SHORT EXERCISE A -
Copy the rows below verbatim, starting at the line that contains "common name: Crested dog's-tail" and ending at the line that contains "genus: Smyrnium".

PROVIDED TEXT -
######

Announcing the second Foxhole of the Year Award for the company that makes it the most difficult for shareowners turn up at their annual meeting. Last year’s winner was Peabody Energy for their choice of Gillette, Wyoming, a town with less than 30,000 residents. Nominations are now being accepted for 2014.
Yuanzhi Li and David Yermack studied the location and timing of annual shareholder meetings in their study Evasive Shareholder Meetings. When companies move their annual meetings a great distance from headquarters, they tend to announce disappointing earnings results and experience pronounced stock market underperformance in the months after the meeting.
Companies appear to schedule meetings in remote locations when the managers have private, adverse information about future performance and wish to discourage scrutiny by shareholders, activists, and the media. However, shareholders do not appear to decode this signal, since the disclosure of meeting locations leads to little immediate stock price reaction. Voter participation drops when meetings are held at unusual hours, even though most voting is done electronically during a period of weeks before the meeting convenes.
Li and Yermack looked at the locations of 9,616 annual meetings held by 2,342 public companies between the 2006 and 2010. Companies held their meetings within five miles of their headquarters 71% of the time. 16% were held between 5 – 50 miles away. That usually makes them convenient for managers and shareowners. Companies with bad news can go to great lengths to keep shareowners away. “We even found one meeting that was held in Siberia,” Yermack says, although it was not included in their sample due to the company’s size.

######

RECORDS PROVIDED -
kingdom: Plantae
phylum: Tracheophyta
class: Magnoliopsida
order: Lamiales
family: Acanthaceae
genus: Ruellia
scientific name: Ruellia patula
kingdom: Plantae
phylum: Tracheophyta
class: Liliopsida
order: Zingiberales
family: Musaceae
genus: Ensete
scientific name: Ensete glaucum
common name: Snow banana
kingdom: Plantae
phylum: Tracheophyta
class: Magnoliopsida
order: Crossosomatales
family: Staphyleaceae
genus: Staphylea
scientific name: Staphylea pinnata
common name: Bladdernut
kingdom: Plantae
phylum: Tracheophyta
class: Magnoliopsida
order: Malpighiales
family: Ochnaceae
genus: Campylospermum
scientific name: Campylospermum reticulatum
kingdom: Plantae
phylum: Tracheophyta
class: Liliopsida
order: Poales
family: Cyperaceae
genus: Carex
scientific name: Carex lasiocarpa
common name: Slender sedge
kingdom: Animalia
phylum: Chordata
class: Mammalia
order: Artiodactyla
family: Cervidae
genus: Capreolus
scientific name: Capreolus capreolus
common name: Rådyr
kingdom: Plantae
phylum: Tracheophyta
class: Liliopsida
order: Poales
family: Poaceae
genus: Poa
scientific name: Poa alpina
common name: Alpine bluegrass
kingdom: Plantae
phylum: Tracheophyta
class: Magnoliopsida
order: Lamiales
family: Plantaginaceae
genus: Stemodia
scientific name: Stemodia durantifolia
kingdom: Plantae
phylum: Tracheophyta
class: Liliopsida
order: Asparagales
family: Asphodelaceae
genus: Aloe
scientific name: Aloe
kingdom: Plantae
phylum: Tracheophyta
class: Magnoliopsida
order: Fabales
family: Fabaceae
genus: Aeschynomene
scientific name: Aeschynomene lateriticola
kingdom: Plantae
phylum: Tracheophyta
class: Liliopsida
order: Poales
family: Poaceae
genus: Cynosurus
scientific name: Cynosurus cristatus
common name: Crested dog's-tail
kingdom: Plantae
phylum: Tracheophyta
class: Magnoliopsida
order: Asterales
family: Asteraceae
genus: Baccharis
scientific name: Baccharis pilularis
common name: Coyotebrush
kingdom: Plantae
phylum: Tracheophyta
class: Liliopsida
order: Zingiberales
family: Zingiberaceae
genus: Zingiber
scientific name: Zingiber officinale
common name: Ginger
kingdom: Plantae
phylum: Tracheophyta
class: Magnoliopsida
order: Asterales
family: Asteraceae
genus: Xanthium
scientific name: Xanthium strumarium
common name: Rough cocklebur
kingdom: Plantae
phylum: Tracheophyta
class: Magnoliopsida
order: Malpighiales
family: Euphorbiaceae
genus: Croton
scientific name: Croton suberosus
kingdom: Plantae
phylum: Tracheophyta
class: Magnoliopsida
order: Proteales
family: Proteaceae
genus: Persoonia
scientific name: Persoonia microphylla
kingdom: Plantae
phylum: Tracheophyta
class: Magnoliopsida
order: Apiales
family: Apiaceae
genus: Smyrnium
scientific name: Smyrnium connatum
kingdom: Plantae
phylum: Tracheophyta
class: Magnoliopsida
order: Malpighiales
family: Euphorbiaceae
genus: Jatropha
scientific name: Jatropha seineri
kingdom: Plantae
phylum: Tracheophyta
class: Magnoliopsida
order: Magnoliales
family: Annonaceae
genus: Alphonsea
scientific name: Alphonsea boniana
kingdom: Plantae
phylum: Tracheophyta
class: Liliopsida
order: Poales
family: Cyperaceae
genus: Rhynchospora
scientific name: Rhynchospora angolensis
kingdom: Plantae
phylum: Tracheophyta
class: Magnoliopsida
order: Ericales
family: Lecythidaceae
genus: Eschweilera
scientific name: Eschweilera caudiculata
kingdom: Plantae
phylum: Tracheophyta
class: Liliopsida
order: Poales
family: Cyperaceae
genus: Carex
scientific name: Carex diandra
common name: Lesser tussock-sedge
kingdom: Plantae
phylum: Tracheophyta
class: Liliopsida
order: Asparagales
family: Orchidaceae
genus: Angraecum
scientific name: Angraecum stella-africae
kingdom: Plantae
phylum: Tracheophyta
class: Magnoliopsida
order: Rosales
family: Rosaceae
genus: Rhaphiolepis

######

SHORT EXERCISE B -
Condense the paragraph of the shareholder meeting article that begins "Li and Yermack looked at the locations" into a short bulleted list that keeps its main facts.

TASK ANSWER A -
common name: Crested dog's-tail
kingdom: Plantae
phylum: Tracheophyta
class: Magnoliopsida
order: Asterales
family: Asteraceae
genus: Baccharis
scientific name: Baccharis pilularis
common name: Coyotebrush
kingdom: Plantae
phylum: Tracheophyta
class: Liliopsida
order: Zingiberales
family: Zingiberaceae
genus: Zingiber
scientific name: Zingiber officinale
common name: Ginger
kingdom: Plantae
phylum: Tracheophyta
class: Magnoliopsida
order: Asterales
family: Asteraceae
genus: Xanthium
scientific name: Xanthium strumarium
common name: Rough cocklebur
kingdom: Plantae
phylum: Tracheophyta
class: Magnoliopsida
order: Malpighiales
family: Euphorbiaceae
genus: Croton
scientific name: Croton suberosus
kingdom: Plantae
phylum: Tracheophyta
class: Magnoliopsida
order: Proteales
family: Proteaceae
genus: Persoonia
scientific name: Persoonia microphylla
kingdom: Plantae
phylum: Tracheophyta
class: Magnoliopsida
order: Apiales
family: Apiaceae
genus: Smyrnium

TASK ANSWER B -
- Li and Yermack examined the locations of 9,616 annual meetings held by 2,342 public companies from 2006 to 2010.
- 71% of meetings took place within five miles of headquarters, and 16% were held 5–50 miles away, which is usually convenient for managers and shareowners.
- Companies with bad news can go to great lengths to keep shareowners away.
- Yermack says they found one meeting held in Siberia, though the company's size kept it out of the sample.